*Provided text:*
[Start of section]
UK inflation up to 2.5%, highest rate since 2018

15:02, 14 July 2021
UK inflation up to 2.5%, highest rate since 2018

British inflation hit 2.5% level, its highest since August 2018 and above the Bank of England (BoE) expectations, and up from 2.1% in May due to higher prices for food, fuel, second-hand cars, clothing, and footwear, Office for National Statistics data showed on Wednesday.

Economists forecasted consumer price inflation (CPI) to hit 2.2% in the 12 months to June.

The BoE expects inflation to peak further above 3% as a temporary move after Britain bounces back from its coronavirus lockdowns.

Among the reasons thought to be UK's businesses shut down due to COVID-19 spread, stay-at-home order, and global oil prices that climbed up.

Fuel prices in June in the UK were 20.3% higher than a year earlier, the biggest rise since May 2010.
[End of section]
*Supplied material:*
[Start of section]
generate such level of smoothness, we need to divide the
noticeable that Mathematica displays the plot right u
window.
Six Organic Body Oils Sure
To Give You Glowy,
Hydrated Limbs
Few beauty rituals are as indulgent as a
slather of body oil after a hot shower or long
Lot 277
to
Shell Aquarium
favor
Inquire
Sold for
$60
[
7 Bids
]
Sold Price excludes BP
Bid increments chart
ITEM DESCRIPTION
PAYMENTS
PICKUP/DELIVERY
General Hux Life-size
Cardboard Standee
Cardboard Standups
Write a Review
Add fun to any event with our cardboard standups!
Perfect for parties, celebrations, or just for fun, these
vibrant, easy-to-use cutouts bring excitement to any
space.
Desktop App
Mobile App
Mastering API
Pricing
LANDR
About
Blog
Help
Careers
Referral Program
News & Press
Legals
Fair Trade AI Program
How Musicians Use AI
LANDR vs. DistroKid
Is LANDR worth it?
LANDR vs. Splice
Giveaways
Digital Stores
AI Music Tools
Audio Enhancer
[End of section]
[Start of section]
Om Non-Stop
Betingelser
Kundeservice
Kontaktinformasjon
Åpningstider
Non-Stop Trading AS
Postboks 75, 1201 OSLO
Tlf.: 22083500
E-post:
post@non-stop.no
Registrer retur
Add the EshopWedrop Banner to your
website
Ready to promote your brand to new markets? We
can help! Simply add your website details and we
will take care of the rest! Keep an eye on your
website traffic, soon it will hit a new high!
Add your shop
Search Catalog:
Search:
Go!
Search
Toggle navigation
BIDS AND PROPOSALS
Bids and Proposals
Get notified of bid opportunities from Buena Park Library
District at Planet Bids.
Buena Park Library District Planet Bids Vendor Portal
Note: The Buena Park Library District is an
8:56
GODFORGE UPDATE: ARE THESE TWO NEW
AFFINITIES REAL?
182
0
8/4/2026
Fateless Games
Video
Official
[End of section]
[Start of section]
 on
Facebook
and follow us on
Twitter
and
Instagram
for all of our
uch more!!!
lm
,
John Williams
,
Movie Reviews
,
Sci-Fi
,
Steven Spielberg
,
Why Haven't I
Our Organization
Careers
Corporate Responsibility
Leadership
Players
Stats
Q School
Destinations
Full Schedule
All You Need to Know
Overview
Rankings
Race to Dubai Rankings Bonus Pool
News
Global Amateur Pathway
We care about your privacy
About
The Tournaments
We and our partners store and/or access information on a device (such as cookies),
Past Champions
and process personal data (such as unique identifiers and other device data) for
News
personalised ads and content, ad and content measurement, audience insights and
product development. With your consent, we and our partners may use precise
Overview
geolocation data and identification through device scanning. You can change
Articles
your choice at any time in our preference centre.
[End of section]
*Requirement A:*
Translate this sentence from the UK inflation article into Spanish: "Economists forecasted consumer price inflation (CPI) to hit 2.2% in the 12 months to June."
*Requirement B:*
According to the UK inflation article, how much higher were fuel prices in the UK in June than a year earlier?
*Requirement C:*
Resume the UK inflation article from its last sentence and add a few more.
The data comes from a different source than the article on UK inflation.

*Written reply A:*
Los economistas pronosticaron que la inflación de precios al consumidor (IPC) alcanzaría el 2,2 % en los 12 meses hasta junio.

*Written reply B:*
They were 20.3% higher.

*Written reply C:*
In the US consumer prices rose by 5.4% in the 12 months to June, speeding up from 5.0% in May, the most considerable jump in annual inflation data in 13 years, the CPI data presented by BLS showed. The highest increase affected American gas prices which bounced by 45.1% last year and used cars that rose by 45.2% over the 12 months and precisely 10.5% in June.

The economists of the US Federal Reserve believe that the pace of inflation will slow down, but if prices continue to exceed forecasts, the US Central Bank may increase interest rates in order to calm the economy.